Thursday, March 6, 2008

The Merc in the Murk

Michael Bazeley, a former Mercury News staffer, has a perceptive comment on the state of the newspaper. Tomorrow is Black Friday, when another round of layoffs take place, and my friends there will be sitting by their phones waiting to hear whether they've been cut. Sad times.

So Many Thoughts, So Little Time

  • Tuesday's primary turned out to be the Groundhog Day primary: Obama saw his shadow, which means seven more weeks of campaigning.

  • McCain at the White House: Whatever was Bush on yesterday? Or has he gone bipolar? Tap-dancing for the reporters, interrupting McCain, generally acting loony. Or maybe he's just realized that he wants to be gone from the White House as much as we want him gone.

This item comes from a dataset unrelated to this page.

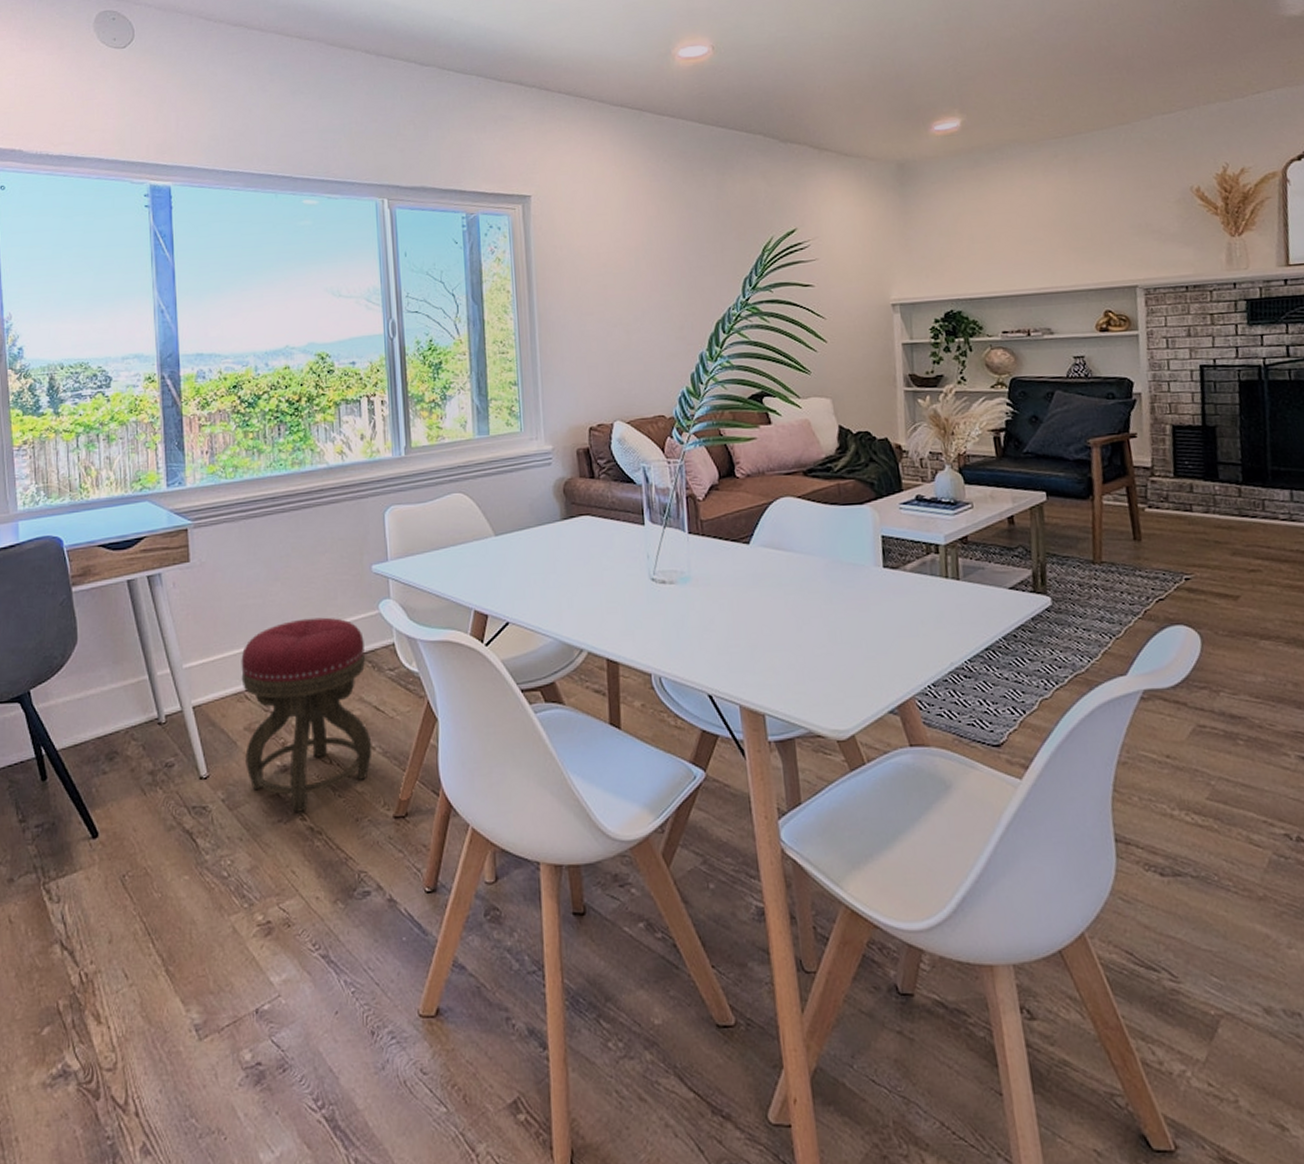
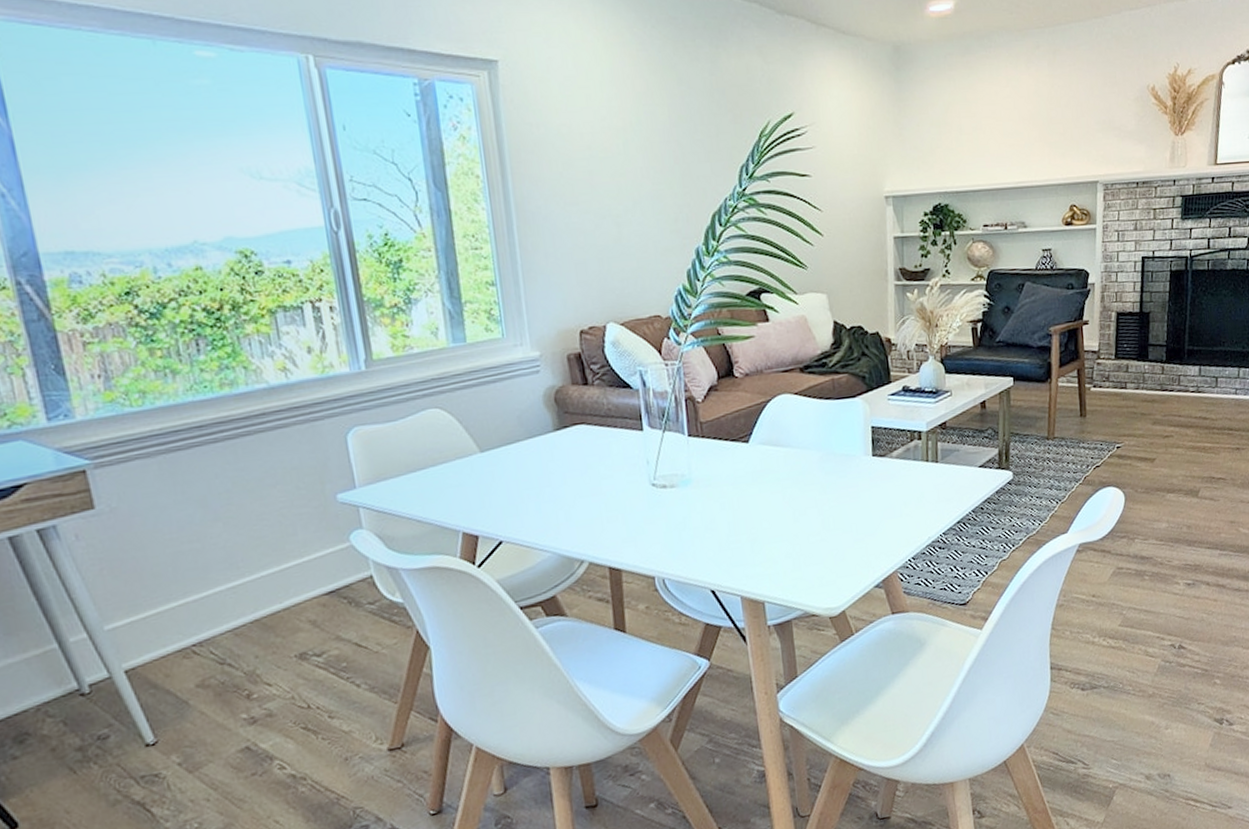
stool: present [241,617,372,812] -> none [181,555,358,763]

  • My one hope for McCain, and it's admittedly a weak one, is that he might rescue the Republican party from its current role as the Whatever It Is (i.e., taxes, regulation, an equitable energy policy, universal health care, a solution to global warming, gay rights, abortion, habeas corpus, an impartial judicial branch) We're Against It And If We Really Don't Like It (i.e., Iraq, Iran) We'll Go To War With It party. But as I say, I don't hold out much hope.
Update: Somebody else thought of that first joke, too.

Wednesday, March 5, 2008

It Isn't Over Till the Lady in the Yellow Pantsuit Sings

Yeah, I kinda wish Hillary would drop out gracefully, but mainly because I'm getting bored with this endless string of primaries. Certainly not because I think it's going to do any great damage to the Democrats once they finally settle on Obama (which given the numbers looks like a foregone conclusion). As usual, Kevin Drum has a lot of good, sensible things to say about the matter of a drawn-out, contentious struggle for the nomination. I'm certain we'll get nothing so sensible from my namesake about it.